Uma apólice de cinco anos para fazer frente a um processo que exija R$ 400 milhões em depósito judicial, por exemplo, para uma empresa de rating bom, custaria, em média, R$ 1,6 milhão por ano ou R$ 8 milhões diluídos durante a vigência do contrato. “É um custo baixo pela oportunidade de acessar um capital que estava até então bloqueado”, avalia Delgado.
Há ainda um avanço em torno das áreas que se valiam do uso do seguro ou da fiança bancária para processos judiciais. Antes mais recorridos nas áreas tributárias, passaram também a ser demandados nas disputas trabalhistas. Essa alternativa começou a ser analisada mais de perto depois de uma decisão do Conselho Nacional da Justiça (CNJ), no fim de março: por 11 votos a três o Plenário Virtual votou a favor da troca de depósitos por seguro ou fiança em processos trabalhistas.
O sócio da área de contencioso do escritório Macedo Garcia Advogados, Paulo Macedo Garcia Neto, comenta que agora as empresas também começam a vislumbrar a possibilidade de acesso a depósitos judiciais em negociações entre partes privadas, como em discussões em arbitragens, por exemplo. Segundo ele, o judiciário tem se mostrado sensível a essa troca.

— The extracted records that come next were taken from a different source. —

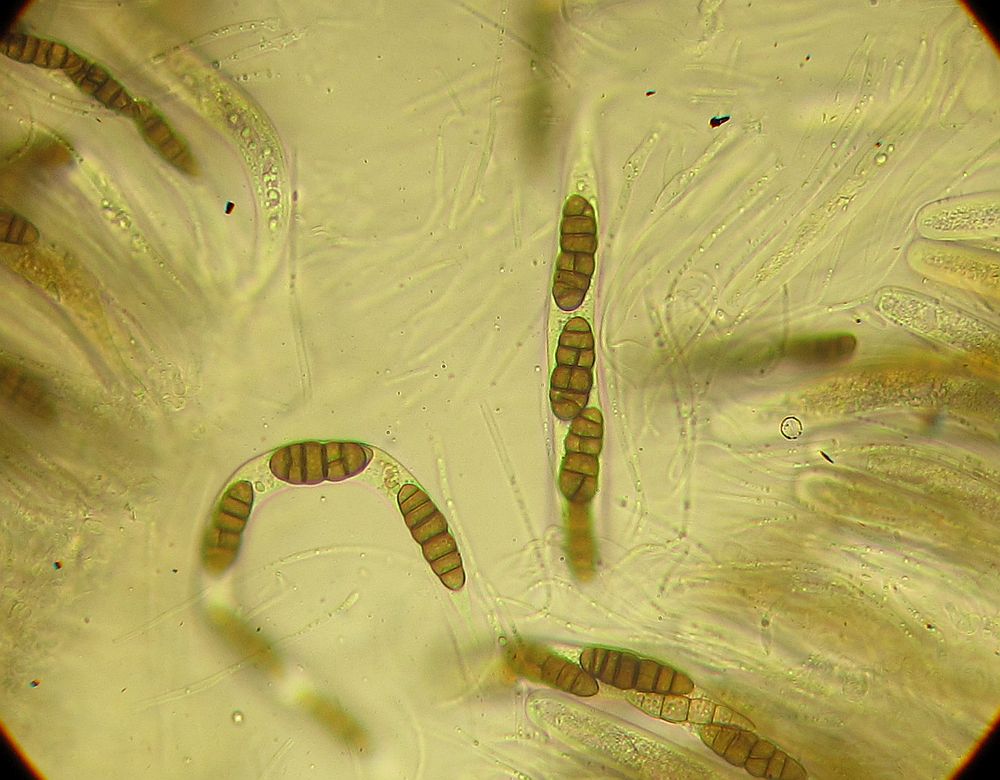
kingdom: Fungi
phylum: Ascomycota
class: Dothideomycetes
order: Pleosporales
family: Lophiostomataceae
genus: Lophiostoma
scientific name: Lophiostoma compressum
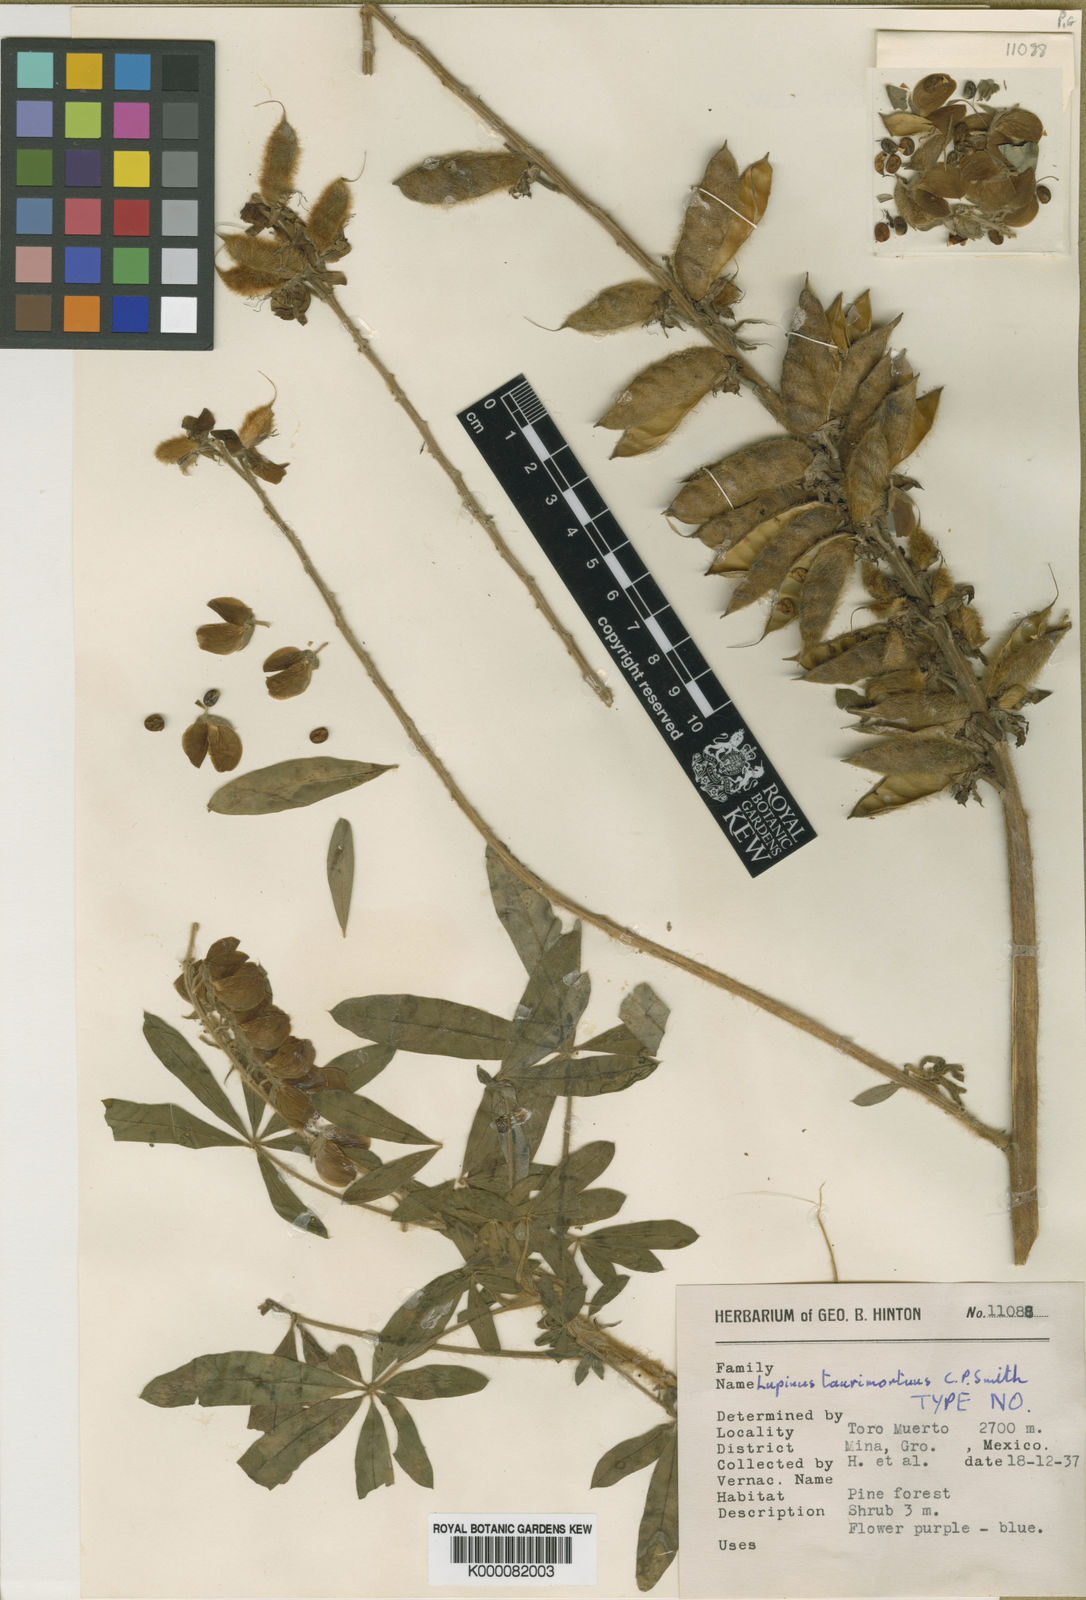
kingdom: Plantae
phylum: Tracheophyta
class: Magnoliopsida
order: Fabales
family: Fabaceae
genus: Lupinus
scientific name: Lupinus taurimortuus
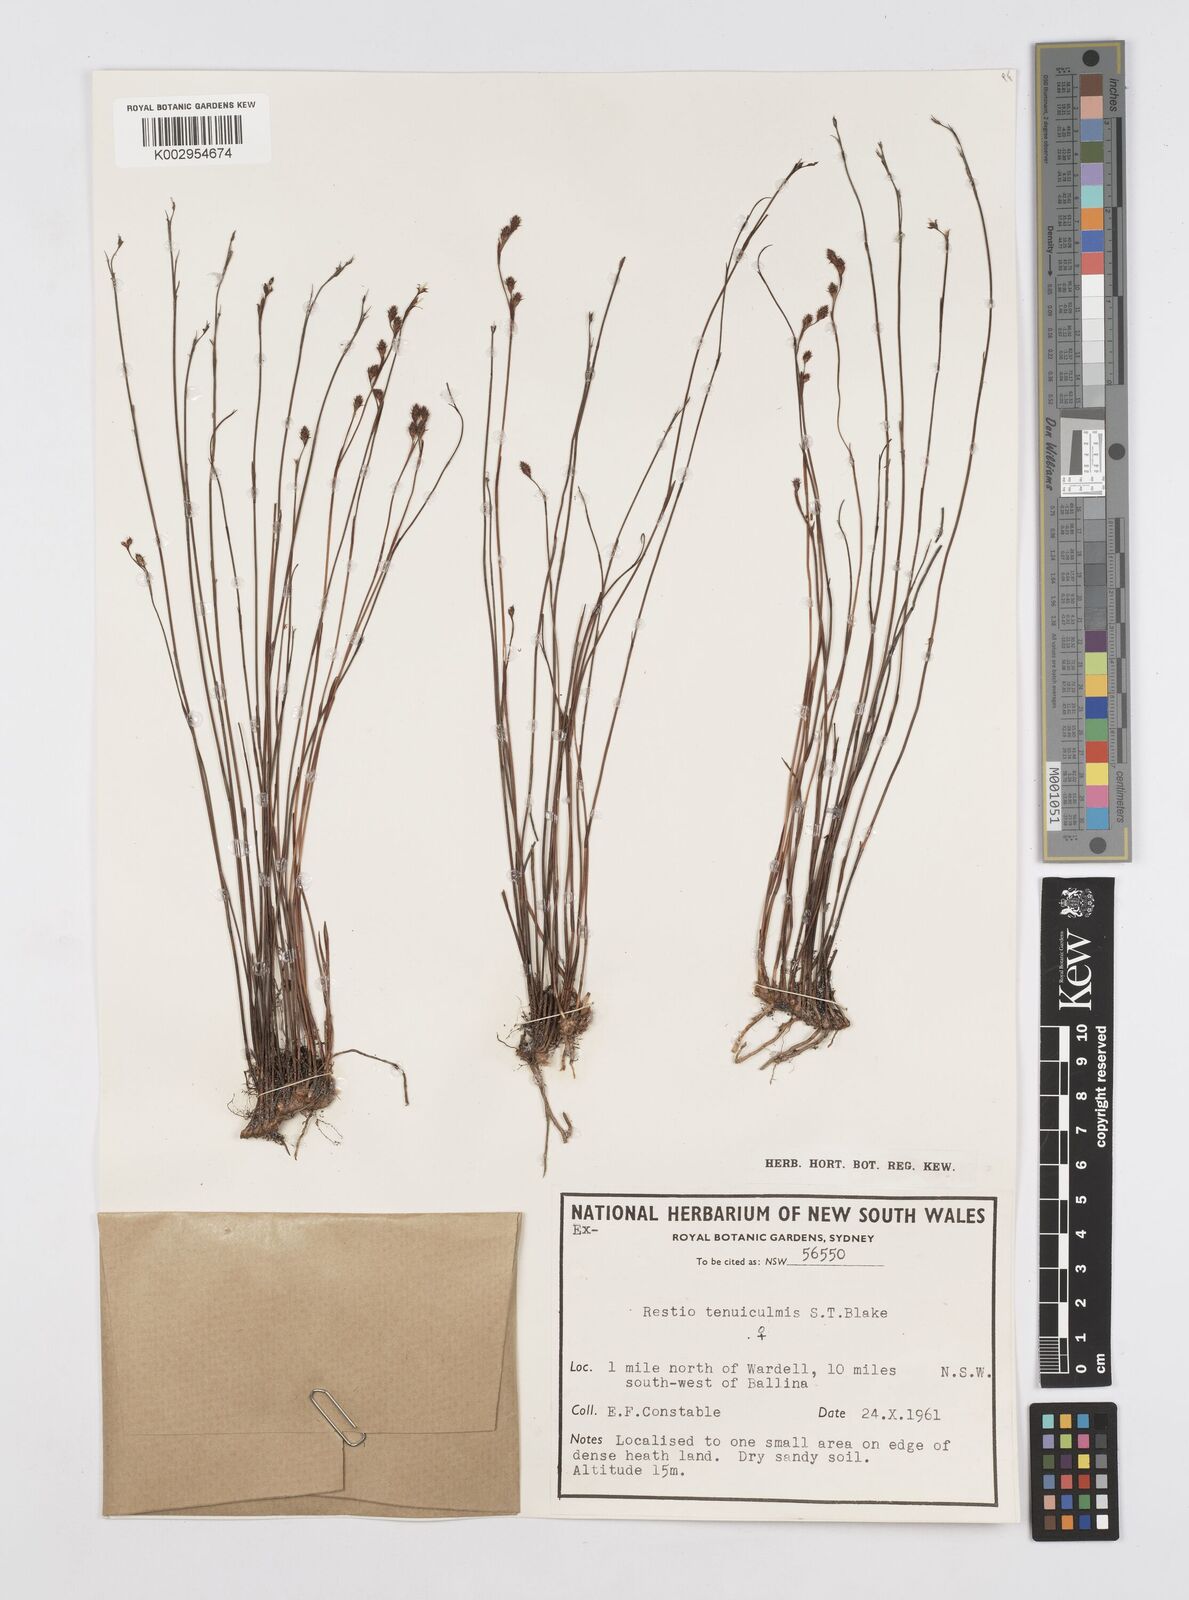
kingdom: Plantae
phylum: Tracheophyta
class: Liliopsida
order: Poales
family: Restionaceae
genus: Baloskion
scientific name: Baloskion tenuiculme
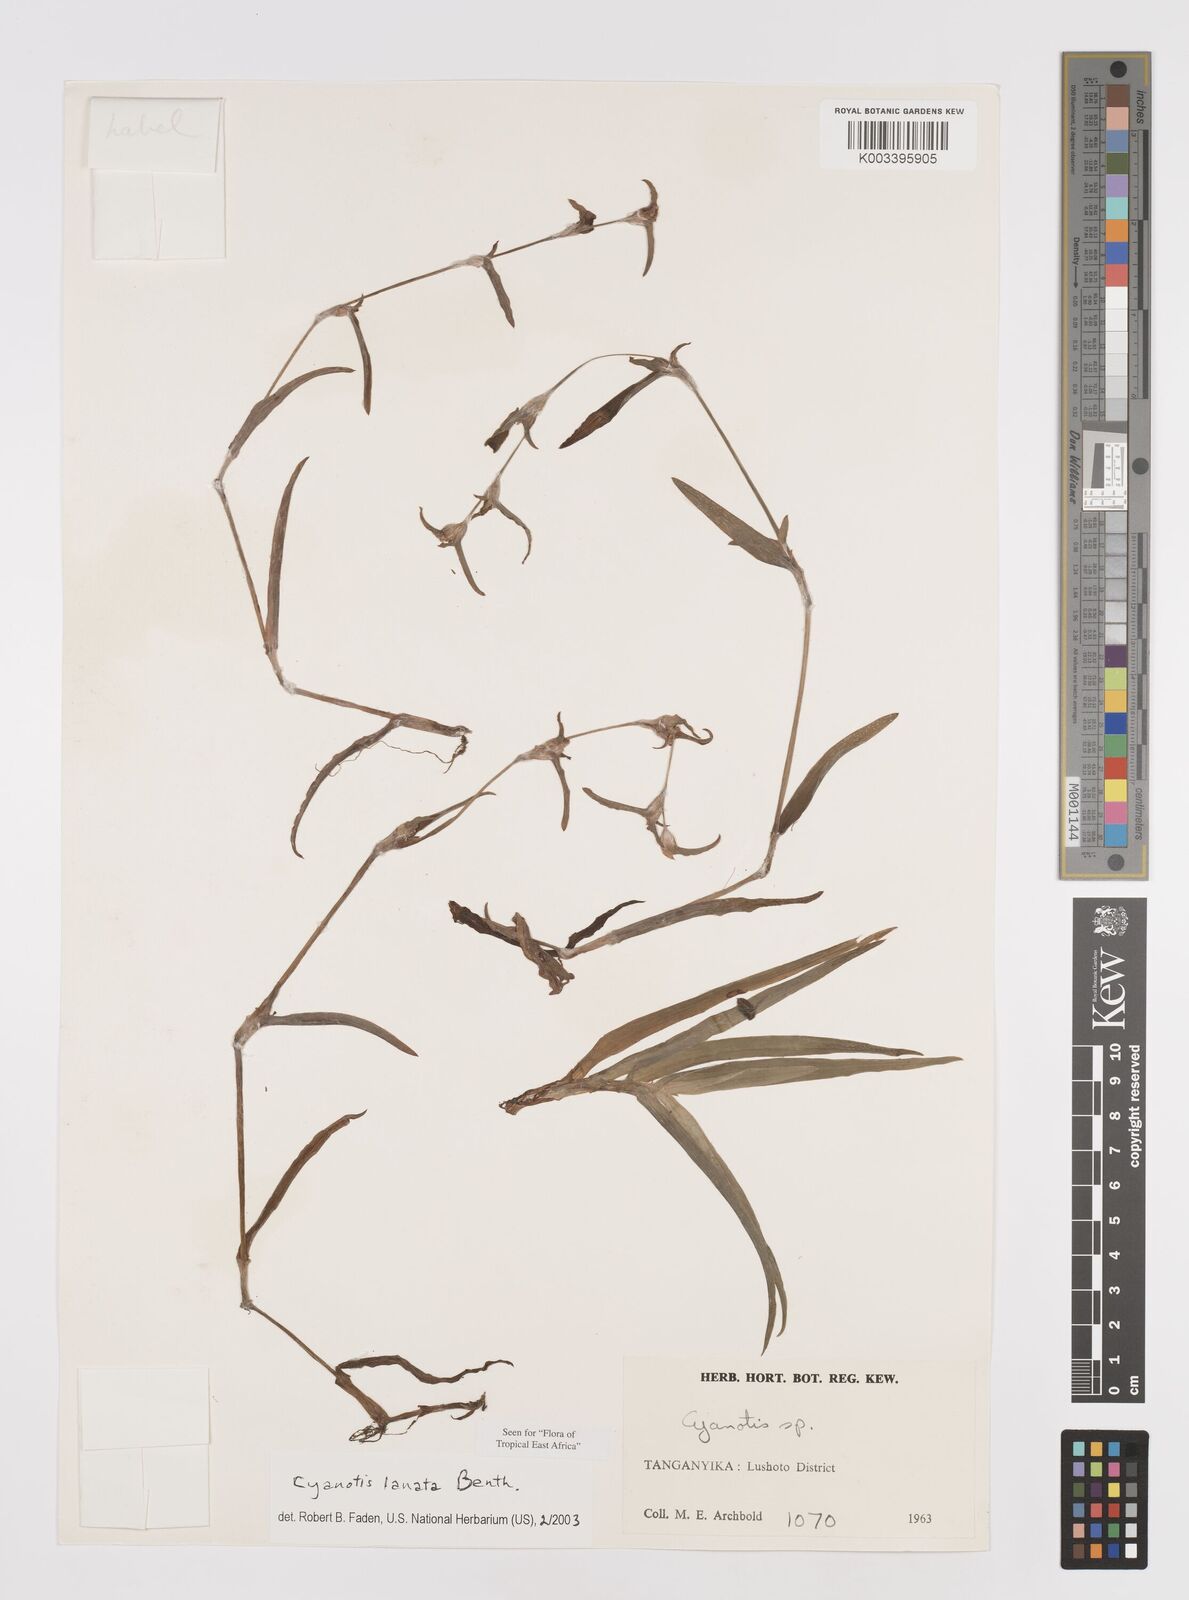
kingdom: Plantae
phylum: Tracheophyta
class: Liliopsida
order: Commelinales
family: Commelinaceae
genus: Cyanotis
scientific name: Cyanotis lanata
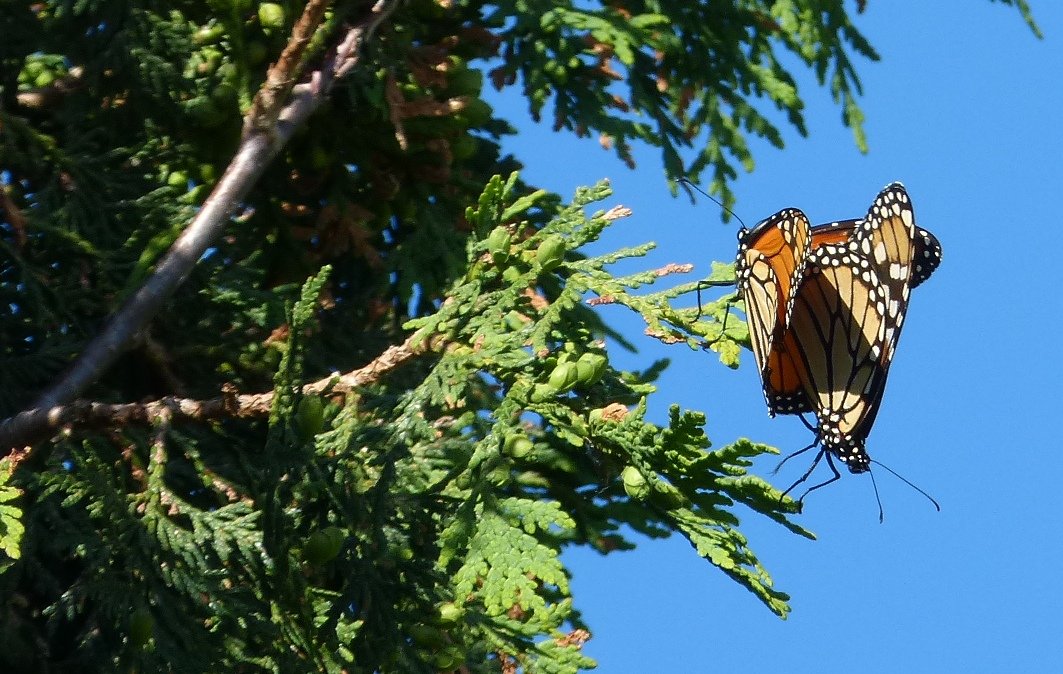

Para o especialista, contudo, o que não se sabe é se as seguradoras terão apetite para prover esses seguros a todas as companhias, exatamente em um momento de maior aversão ao risco. Na análise das seguradoras, aponta Garcia Neto, estará, por exemplo, a chance de êxito em cada caso.
É nesse contexto que há um esforço de estender o uso dos depósitos judiciais para todo o mercado de seguros, utilizando a capacidade de um sindicato de seguradoras, apoiadas por resseguradoras. Até mesmo porque além do risco de cada empresa contratante, não há capacidade para todo o estoque de R$ 250 bilhões.
Nos últimos anos, o mercado de seguro garantia judicial multiplicou em tamanho e número de players em meio à retração de outra modalidade, as apólices voltadas aos projetos de infraestrutura, que pararam por conta da Lava Jato. Esse segmento movimenta cerca de R$ 2 bilhões por ano. Do total, a garantia judicial representa entre 85% e 90%, com seguradoras de nicho como Pottencial, Junto Seguros (ex-JMalucelli), BMG e ainda empresas multiramos como a americana Chubb, a suíça Zurich e a espanhola Mapfre.